Mereka menebarkan ilmu itu lewat pendidikan formal atau pendidikan non formal?
Kedua-duanya, ada yang melalui pendidikan formal tetapi ada yang melalui pendidikan non formal. Yang memulai lewat pendidikan formal dengan menjadi guru pada sekolah yang sudah ada juga melakukan pendidikan non formal kepada masyarakat setempat. Yang ketiga datang melakukan pendidikan non formal kemudian juga akhirnya merintis pendidikan formal.
Semangat mereka memang luar biasa, kepentingan masyarakat dan persyarikatan mereka utamakan ketimbang kepentingan diri sendiri dan mungkin keluarganya. Mereka bisa merintis berdirinya Persyarikatan di tempat mereka benum dan bahkan dapat melahirkan amal usaha.
Kalau melihat perjuangan mereka yang gigih saat merintis amal usaha dengan korban waktu, tenaga, pikiran dan bahkan hartanya, saya merasa sedih jika setelah jadi rintisannya kemudian disingkirkan. Biarkan mereka menikmati hasil rintisannya, tidak hanya orang lain yang menikmati tanpa tahu sakit dan sulitnya mendirikan amal usaha.
Kalau saya, biarkan mereka terus berperan dan bahkan memimpin asal masih kreatif dan membawa ke arah kemajuan dan menyiapkan kader untuk memimpin amal usaha tersebut. Baru ketika kader generasi penerus sudah mencukupi dan bisa dipercaya bolehlah ada pembatasan periodisasi. Itupun bagi pimpinan yang pas hebat-hebatnya memimpin amal usaha jangan dipotong, berikan dispensasi untuk melakukan ide-idenya yang belum tuntas.

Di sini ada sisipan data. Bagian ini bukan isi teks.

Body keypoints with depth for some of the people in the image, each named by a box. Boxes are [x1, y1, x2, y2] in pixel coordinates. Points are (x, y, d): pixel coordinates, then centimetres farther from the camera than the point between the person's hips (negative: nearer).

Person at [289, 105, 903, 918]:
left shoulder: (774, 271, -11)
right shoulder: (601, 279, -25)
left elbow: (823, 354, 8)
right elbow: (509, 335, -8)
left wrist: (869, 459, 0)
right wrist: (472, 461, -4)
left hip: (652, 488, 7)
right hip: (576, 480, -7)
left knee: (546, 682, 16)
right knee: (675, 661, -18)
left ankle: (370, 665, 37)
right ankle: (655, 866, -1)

Ini saya alami sendiri ketika merintis dan memimpin Universitas Muhammadiyah Malang. Ketika itu saya tidak mau diminta turun, karena upaya untuk memajukan universitas belum tuntas. Baru ketika peletakan dasar guna kemajuan telah selesai dan kader penerus yang mumpuni sudah ada toh akhirnya saya berikan estafeta kepemimpinan kepada mereka. Pimpinan yang gila dalam memajukan amal usaha ini amat jarang, jangan diputus begitu saja.
Berkat kegigihan perintis-perintis inilah, saat ini Muhammadiyah memiliki amal usaha di seluruh Indonesia. Baik itu amal usaha di bidang pendidikan dari taman kanak-kanak sampai perguruan tinggi maupun amal usaha di bidang yang lan.

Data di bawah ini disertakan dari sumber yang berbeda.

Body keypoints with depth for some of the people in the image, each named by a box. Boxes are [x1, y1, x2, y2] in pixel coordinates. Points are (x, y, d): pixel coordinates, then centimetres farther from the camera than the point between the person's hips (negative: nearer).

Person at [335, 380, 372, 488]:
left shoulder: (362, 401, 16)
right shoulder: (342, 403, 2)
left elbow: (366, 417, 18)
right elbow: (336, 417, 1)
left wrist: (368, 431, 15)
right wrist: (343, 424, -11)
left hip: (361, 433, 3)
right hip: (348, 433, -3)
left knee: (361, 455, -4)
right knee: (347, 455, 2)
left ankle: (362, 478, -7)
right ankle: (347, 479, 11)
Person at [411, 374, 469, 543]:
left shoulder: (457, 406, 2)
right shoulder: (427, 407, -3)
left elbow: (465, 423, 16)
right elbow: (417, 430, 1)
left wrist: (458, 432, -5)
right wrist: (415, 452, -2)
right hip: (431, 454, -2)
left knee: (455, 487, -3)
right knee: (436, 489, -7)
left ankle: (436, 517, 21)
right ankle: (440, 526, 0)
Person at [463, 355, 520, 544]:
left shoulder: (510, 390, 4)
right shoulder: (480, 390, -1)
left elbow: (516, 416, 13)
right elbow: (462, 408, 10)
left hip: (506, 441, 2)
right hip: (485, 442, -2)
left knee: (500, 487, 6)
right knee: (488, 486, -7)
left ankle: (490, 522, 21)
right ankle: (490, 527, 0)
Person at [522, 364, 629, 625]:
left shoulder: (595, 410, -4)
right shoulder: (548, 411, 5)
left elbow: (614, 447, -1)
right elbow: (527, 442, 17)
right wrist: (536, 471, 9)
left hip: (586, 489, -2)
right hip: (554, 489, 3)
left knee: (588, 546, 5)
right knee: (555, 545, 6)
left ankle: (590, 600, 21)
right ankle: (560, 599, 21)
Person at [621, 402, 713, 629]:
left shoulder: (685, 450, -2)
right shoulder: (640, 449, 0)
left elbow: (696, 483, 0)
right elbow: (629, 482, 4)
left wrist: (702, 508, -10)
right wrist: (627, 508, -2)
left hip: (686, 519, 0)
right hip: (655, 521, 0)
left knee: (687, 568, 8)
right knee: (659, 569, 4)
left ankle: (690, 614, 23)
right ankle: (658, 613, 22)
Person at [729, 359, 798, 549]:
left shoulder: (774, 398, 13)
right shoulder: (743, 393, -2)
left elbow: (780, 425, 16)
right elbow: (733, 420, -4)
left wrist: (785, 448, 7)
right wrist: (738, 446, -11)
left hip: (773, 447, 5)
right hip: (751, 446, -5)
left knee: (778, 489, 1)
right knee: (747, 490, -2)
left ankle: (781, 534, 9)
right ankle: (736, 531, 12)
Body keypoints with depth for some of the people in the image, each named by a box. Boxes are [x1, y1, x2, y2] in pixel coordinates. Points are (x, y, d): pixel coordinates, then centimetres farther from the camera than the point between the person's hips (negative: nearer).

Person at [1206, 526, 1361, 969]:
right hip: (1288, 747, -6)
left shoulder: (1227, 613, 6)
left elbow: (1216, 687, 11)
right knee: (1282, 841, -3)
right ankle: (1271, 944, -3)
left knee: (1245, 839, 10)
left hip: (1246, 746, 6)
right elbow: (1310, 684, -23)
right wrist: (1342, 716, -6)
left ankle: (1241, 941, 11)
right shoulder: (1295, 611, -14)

Bagaimana jika da’i benum ini dihidupkan kembali?
Itu bagus. Hanya perlu reorientasi apa yang dimaksud da’i benum ini untuk era sekarang. Dan yang penting adanya sinergisitas antar majelis dan lembaga serta amal usaha untuk menghidupkan semangat menebarkan pencerahan ini. Bagaimana getaran dari surau Kiai Dahlan itu bisa ditangkap dan ditebar kembali.

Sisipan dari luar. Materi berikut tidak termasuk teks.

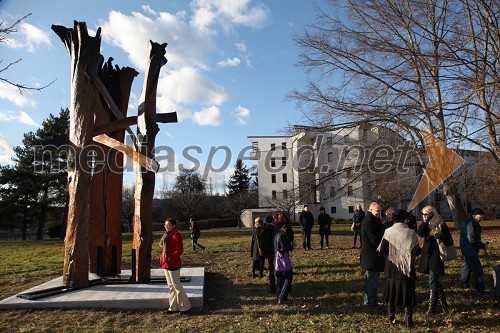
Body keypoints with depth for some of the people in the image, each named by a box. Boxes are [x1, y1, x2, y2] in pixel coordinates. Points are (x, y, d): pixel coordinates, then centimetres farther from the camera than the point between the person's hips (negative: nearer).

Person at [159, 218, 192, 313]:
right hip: (166, 264, 9)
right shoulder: (167, 235, 13)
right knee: (171, 286, 15)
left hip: (173, 264, -9)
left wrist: (169, 257, -21)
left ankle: (185, 306, 9)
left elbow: (179, 250, -20)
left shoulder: (176, 235, -15)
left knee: (176, 284, -2)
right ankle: (173, 307, 25)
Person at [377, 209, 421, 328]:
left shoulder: (388, 232, -9)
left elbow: (382, 249, -6)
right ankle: (409, 321, 15)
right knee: (408, 294, 11)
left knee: (391, 293, 16)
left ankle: (391, 318, 25)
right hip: (407, 268, -1)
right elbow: (417, 251, -5)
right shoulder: (411, 233, -10)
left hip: (392, 268, 1)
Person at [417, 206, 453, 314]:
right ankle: (443, 303, 32)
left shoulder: (441, 225, -7)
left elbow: (450, 242, -8)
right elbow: (420, 233, -12)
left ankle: (432, 307, 3)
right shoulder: (426, 225, 8)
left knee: (432, 282, -5)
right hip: (427, 256, 6)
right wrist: (425, 221, -17)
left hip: (436, 257, -6)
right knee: (435, 281, 16)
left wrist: (441, 236, -27)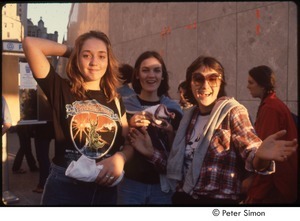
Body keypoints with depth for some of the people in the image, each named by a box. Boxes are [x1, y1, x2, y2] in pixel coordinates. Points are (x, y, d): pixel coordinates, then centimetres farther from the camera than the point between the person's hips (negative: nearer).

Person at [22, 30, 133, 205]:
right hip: (64, 186, -3)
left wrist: (119, 159, -12)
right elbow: (30, 43, -12)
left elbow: (129, 142, 10)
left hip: (106, 188, 4)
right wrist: (70, 51, 0)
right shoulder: (62, 90, -4)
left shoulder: (115, 100, 7)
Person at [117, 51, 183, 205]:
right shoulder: (125, 105, 0)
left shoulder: (173, 108, 3)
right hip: (130, 183, -1)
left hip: (162, 185, 1)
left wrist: (170, 132, -12)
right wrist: (130, 125, -14)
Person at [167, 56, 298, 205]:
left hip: (219, 199, -5)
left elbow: (250, 151, -21)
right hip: (184, 196, 5)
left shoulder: (232, 111, -9)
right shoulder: (189, 115, 6)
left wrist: (260, 156, -42)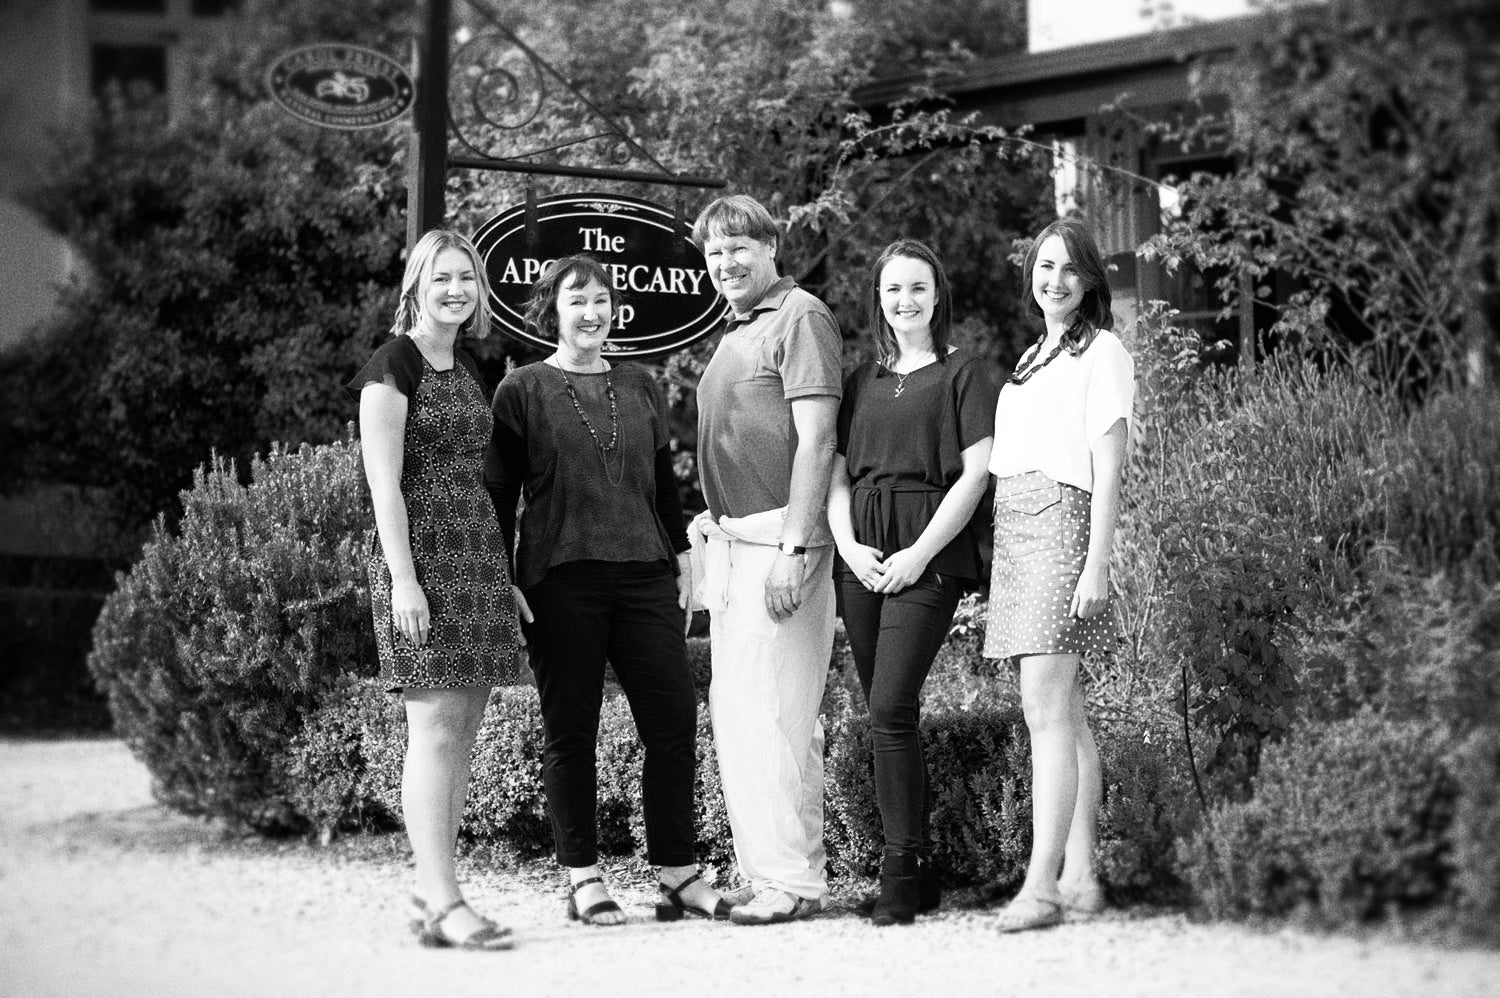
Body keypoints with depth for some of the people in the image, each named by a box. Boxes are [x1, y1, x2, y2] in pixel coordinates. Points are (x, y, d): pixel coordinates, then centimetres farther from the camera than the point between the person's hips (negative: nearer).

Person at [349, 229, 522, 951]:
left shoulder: (470, 369, 18)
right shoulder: (392, 366, -5)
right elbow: (384, 483, -11)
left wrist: (504, 571, 16)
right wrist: (404, 580, -18)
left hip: (480, 554, 8)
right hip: (422, 554, -8)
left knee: (460, 733, 6)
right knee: (435, 728, -10)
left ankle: (430, 893, 11)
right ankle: (443, 903, -10)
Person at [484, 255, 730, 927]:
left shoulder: (640, 387, 15)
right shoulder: (523, 391, 3)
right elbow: (498, 494, 1)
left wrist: (682, 562, 15)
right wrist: (503, 582, -6)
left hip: (644, 576, 4)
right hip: (560, 581, -4)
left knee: (674, 719, -1)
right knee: (571, 730, 1)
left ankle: (679, 874, 8)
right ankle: (583, 879, 10)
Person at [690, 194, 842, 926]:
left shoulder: (800, 318, -8)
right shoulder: (734, 332, 19)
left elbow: (816, 439, -15)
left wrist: (795, 549, -20)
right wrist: (712, 520, 15)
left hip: (778, 540, -9)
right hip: (730, 542, 10)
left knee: (772, 712, -9)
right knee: (732, 709, 11)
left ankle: (793, 879, -4)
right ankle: (759, 870, 18)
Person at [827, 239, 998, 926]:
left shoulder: (964, 374, 3)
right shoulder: (861, 382, 18)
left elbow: (975, 473, -4)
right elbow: (837, 475, 15)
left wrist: (920, 553, -12)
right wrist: (849, 545, -3)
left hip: (929, 556, -5)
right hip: (862, 557, 5)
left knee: (891, 707, -15)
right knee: (884, 713, 4)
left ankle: (902, 870, -9)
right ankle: (917, 871, 10)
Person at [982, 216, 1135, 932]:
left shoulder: (1102, 352, -1)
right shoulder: (1032, 357, 23)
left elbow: (1107, 470, -8)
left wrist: (1095, 564, -15)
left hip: (1061, 523, -8)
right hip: (1013, 532, 8)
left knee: (1046, 712, -14)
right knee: (1063, 712, 6)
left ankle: (1041, 883, -17)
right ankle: (1080, 876, 7)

Jangan bekerja sendiri-sendiri. Majelis Tabligh bekerja sendiri, Lembaga Dakwah Khusus bekerja sendiri, Majelis Pendidikan Dasar dan Menengah bekerja sendiri, Majelis Pendidikan Tinggi bekerja sendiri dan Majelis dan Lembaga lain bekerja sendiri. Jika dilakukan sendiri-sendiri tentu hasilnya tidak maksimal.
Mereka harus berbicara bersama-sama untuk mencari solusi tanpa harus dikotak-kotakkan adanya Majelis atau Lembaga. Untuk melakukan hal ini, jangan lupa peran lembaga pendidikan yang tersebar di seluruh Indonesia harus dimaksimalkan.
Jika ini dilakukan dengan serius, tentu hasilnya akan luar biasa. Karena dana dan sumber daya yang ada di Persyarikatan Muhammadiyah cukup banyak dan bisa diusahakan. Tidak seperti da’i benum masa lalu yang harus merintis dengan tangan kosong dan mencari modal sendiri. Dan ini sebetulnya sudah dikerjakan di beberapa amal usaha Muhammadiyah. Tinggal memantiknya saja agar lebih besar dan meluas.
Dapat dicontohkan?
Misalnya saja di Maumere, Flores, Nusa Tenggara Timur. Peran-peran pencerahan Persyarikatan nampak jelas melalui Institut Keguruan dan Ilmu Pendidikan (IKIP) Muhammadiyah Maumere. Di tengah-tengah mayoritas umat Kristiani itu peran IKIP Muhammadiyah Maumere itu terasakan dan sangat diperhitungkan.
Demikian pula perguruan tinggi Muhammadiyah yang ada di Sorong, Universitas Muhammadiyah Sorong dan Sekolah Tinggi Keguruan dan Ilmu Pendidikan (STKIP) Muhammadiyah Sorong. Peran keduanya sangat dirasakan oleh masyarakat dan pemerintah setempat. Bahkan Bupati Sorong mengakui besarnya peran STKIP Muhammadiyah Sorong dalam mencerahkan masyarakatnya dengan memberi bantuan lewat APBD Pemda Sorong.
Yang dilakukan perguruan tinggi Muhammadiyah (PTM) lainnya, terutama PTM besar. Juga tak kalah dalam hal kontribusi pada Persyarikatan untuk ikut mencerahkan masyarakat. Tinggal bagaimana upaya ini dikemas menjadi sebuah gerakan nasional yang terintegrasi. Tentu hasilnya akan sangat-sangat luar biasa. (eff)
BIODATA
Abdul Malik Fadjar (lahir di Yogyakarta, Hindia Belanda (kini Indonesia), 22 Februari 1939; umur 77 tahun) adalah anggota Dewan Pertimbangan Presiden yang menjabat sejak 19 Januari 2015. Ia pernah menjabat sebagai Menteri Pendidikan Nasional pada Kabinet Gotong Royong. Ia adalah lulusan tahun 1972 dari Institut Agama Islam Negeri (IAIN) Sunan AmpelMalang dan S2: University of Florida, AS 1981. Pada 19 Januari 2015, ia dipilih Presiden Joko Widodo menjadi salah satu anggota Dewan Pertimbangan Presiden (Wantimpres).
Kariernya: 2015-Sekarang: Anggota Dewan Pertimbangan Presiden, 2001-2004:Menteri Pendidikan Nasional Kabinet Gotong Royong. 1998-1999: Menteri Agama Kabinet Reformasi Pembangunan dan 1983-2000: Rektor Universitas Muhammadiyah Malang. Ia mengawali karier sebagai guru SD di Taliwang, Nusa Tenggara Barat. Ia juga pernah menjabat Ketua Pimpinan Pusat Muhammadiyah pada periode kepemimpinan Prof Dr HM Din Syamsuddin.